- **ASSIGNMENT**: Wherever the word "Margaret" appears in a line of the records, copy that line.

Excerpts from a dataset
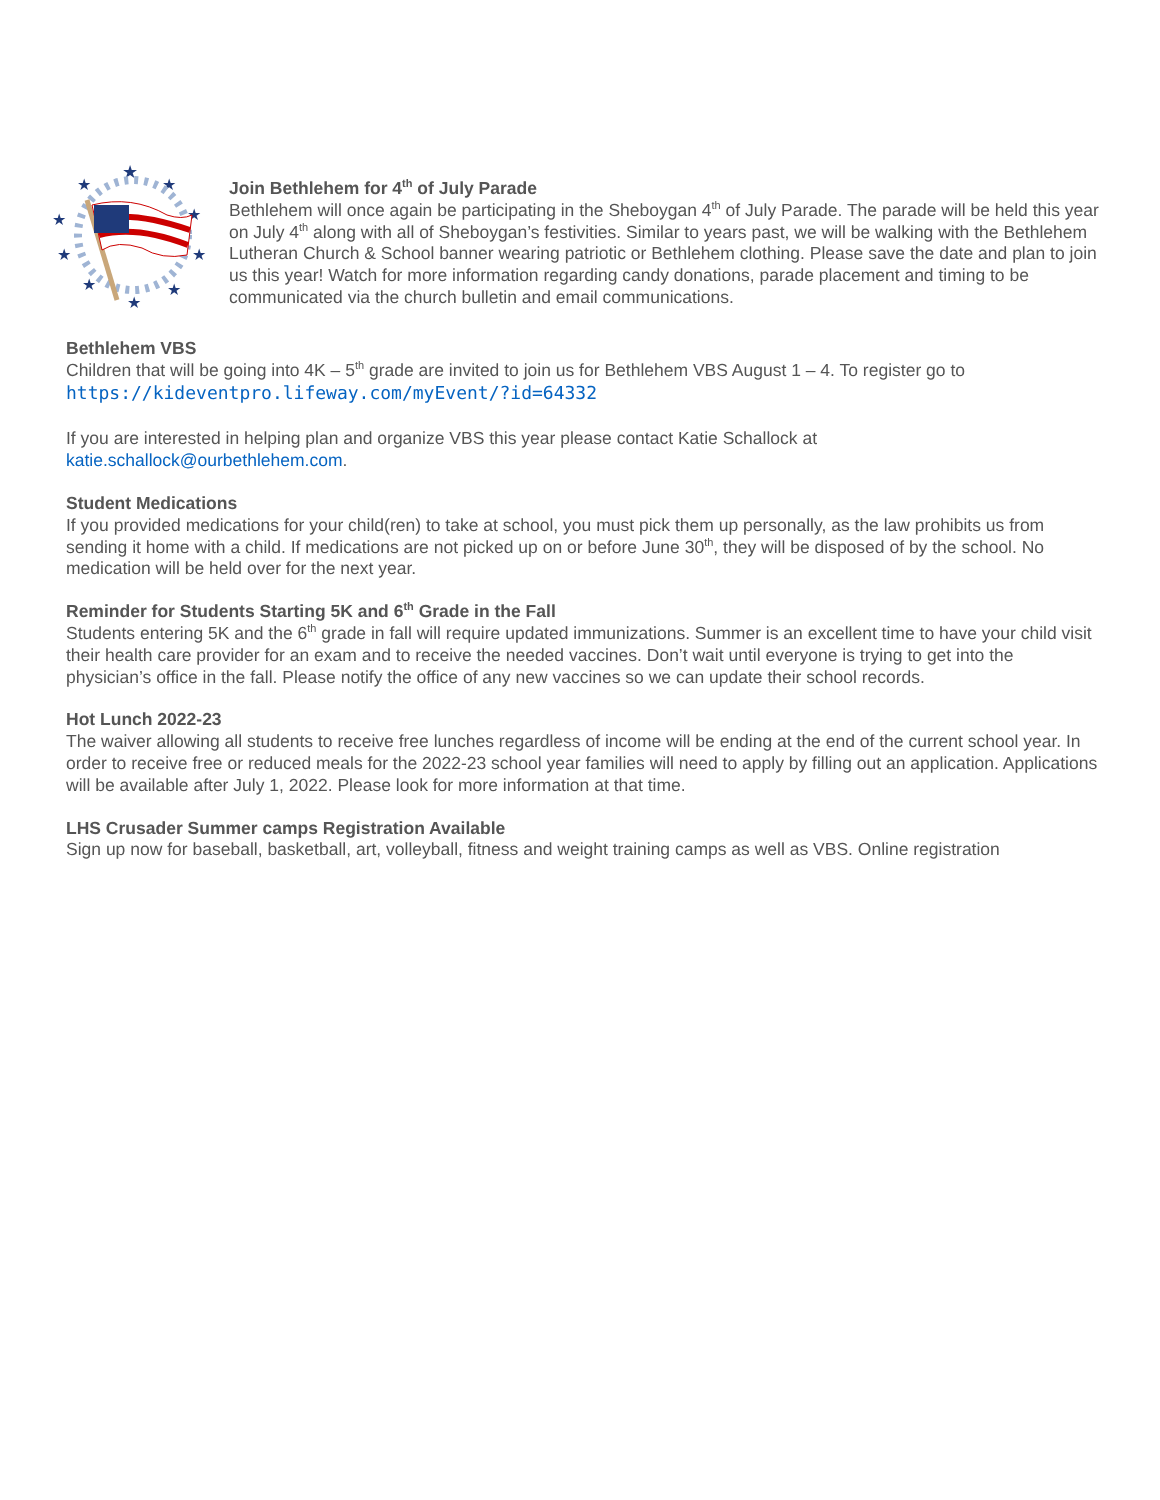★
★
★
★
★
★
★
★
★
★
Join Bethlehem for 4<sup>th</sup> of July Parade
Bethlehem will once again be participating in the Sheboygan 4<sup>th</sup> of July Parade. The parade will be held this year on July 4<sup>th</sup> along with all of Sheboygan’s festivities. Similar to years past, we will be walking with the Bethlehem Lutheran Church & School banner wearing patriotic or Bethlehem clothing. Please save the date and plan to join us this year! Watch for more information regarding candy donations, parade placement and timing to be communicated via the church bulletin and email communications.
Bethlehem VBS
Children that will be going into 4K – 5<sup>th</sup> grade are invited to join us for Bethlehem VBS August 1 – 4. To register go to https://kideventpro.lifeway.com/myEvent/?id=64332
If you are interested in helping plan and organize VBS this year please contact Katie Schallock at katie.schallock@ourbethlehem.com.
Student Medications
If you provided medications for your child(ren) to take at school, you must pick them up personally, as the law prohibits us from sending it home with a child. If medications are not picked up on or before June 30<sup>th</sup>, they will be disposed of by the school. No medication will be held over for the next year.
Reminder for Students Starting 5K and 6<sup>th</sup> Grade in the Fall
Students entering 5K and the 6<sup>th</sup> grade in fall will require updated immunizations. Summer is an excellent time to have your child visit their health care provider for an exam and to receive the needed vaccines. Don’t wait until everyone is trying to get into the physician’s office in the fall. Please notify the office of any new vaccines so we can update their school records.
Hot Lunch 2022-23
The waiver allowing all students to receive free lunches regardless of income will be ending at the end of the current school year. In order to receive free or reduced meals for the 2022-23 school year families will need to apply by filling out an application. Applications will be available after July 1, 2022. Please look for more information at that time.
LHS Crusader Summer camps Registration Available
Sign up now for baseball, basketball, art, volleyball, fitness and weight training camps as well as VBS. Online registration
==
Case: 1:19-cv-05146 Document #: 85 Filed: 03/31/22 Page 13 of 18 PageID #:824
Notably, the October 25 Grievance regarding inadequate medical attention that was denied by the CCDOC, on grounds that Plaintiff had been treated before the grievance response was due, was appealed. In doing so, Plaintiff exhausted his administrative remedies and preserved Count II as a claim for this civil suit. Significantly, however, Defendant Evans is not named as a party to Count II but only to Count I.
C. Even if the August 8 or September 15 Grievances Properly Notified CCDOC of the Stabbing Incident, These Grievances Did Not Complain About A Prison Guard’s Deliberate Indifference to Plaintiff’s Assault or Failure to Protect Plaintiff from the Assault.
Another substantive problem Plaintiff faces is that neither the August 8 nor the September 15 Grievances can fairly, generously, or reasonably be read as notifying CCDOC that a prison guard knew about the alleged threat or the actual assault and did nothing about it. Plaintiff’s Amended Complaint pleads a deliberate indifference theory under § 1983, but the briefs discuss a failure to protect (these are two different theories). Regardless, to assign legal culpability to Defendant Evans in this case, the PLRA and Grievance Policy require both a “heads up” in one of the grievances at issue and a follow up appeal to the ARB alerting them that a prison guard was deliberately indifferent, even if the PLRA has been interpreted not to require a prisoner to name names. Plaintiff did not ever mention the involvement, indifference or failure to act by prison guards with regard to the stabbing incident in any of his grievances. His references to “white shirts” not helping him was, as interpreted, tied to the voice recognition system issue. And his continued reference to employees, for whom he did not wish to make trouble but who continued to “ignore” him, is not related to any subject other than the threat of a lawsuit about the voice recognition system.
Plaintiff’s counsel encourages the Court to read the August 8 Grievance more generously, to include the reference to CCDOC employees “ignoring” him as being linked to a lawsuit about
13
==
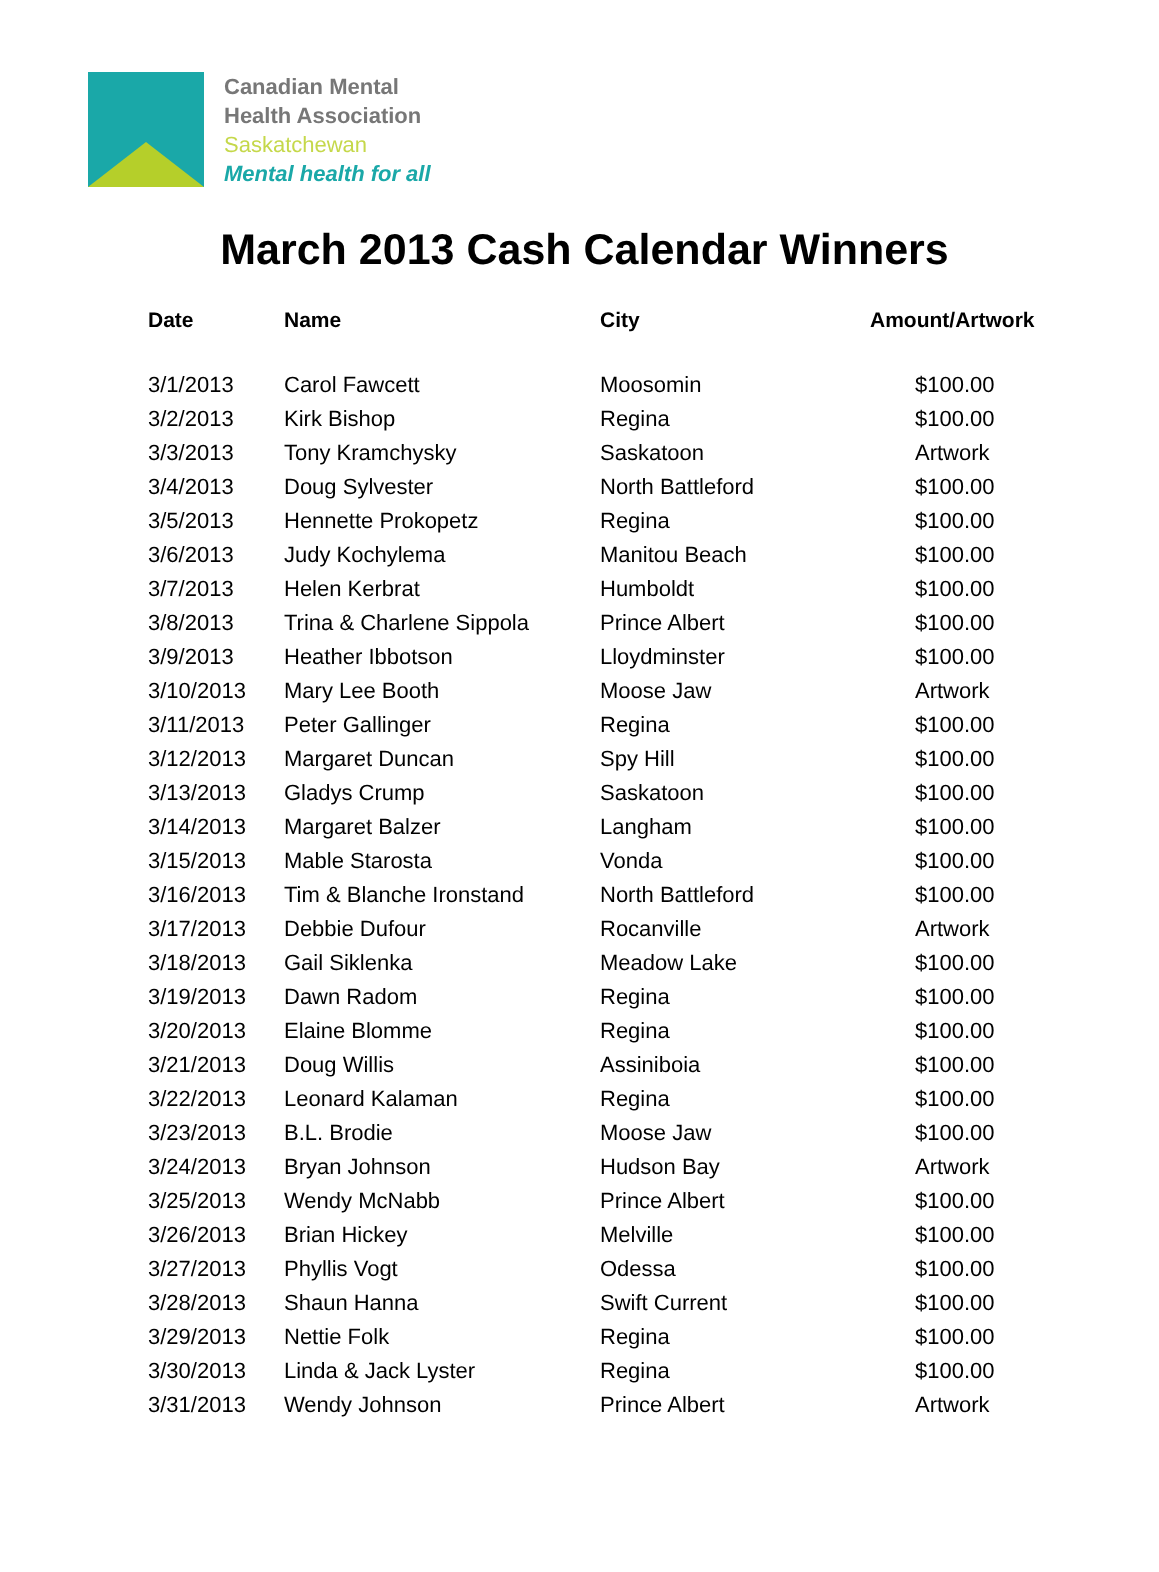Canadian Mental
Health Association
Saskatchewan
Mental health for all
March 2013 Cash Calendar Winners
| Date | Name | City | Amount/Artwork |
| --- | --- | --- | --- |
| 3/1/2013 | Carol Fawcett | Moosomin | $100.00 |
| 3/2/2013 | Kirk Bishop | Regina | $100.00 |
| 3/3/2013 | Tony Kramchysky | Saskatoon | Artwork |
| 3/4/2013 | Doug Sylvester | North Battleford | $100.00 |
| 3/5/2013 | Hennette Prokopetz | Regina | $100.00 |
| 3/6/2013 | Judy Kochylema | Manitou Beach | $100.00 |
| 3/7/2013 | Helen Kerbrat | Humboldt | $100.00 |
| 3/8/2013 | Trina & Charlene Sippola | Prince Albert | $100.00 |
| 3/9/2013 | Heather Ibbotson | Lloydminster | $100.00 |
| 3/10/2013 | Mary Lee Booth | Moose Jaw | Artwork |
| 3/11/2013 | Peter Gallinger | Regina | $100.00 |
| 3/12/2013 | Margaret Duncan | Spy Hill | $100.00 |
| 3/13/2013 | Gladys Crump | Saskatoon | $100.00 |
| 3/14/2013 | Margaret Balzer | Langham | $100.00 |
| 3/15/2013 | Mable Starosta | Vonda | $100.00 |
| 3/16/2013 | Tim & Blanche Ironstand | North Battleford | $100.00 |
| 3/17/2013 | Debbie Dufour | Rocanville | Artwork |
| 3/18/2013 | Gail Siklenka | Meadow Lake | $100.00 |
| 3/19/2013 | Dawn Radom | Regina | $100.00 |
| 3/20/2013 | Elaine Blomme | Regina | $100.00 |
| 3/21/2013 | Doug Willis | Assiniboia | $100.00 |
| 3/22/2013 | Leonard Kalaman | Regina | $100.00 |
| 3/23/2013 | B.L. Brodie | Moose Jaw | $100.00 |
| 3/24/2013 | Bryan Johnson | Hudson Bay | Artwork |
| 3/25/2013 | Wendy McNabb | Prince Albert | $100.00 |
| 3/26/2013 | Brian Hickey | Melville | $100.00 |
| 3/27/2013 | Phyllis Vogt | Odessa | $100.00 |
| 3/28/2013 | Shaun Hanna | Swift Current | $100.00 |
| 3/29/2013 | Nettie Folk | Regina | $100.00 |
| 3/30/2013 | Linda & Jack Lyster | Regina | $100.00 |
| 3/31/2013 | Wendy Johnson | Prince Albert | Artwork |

- **SOLUTION FOR THIS EXERCISE**:
| 3/12/2013 | Margaret Duncan | Spy Hill | $100.00 |
| 3/14/2013 | Margaret Balzer | Langham | $100.00 |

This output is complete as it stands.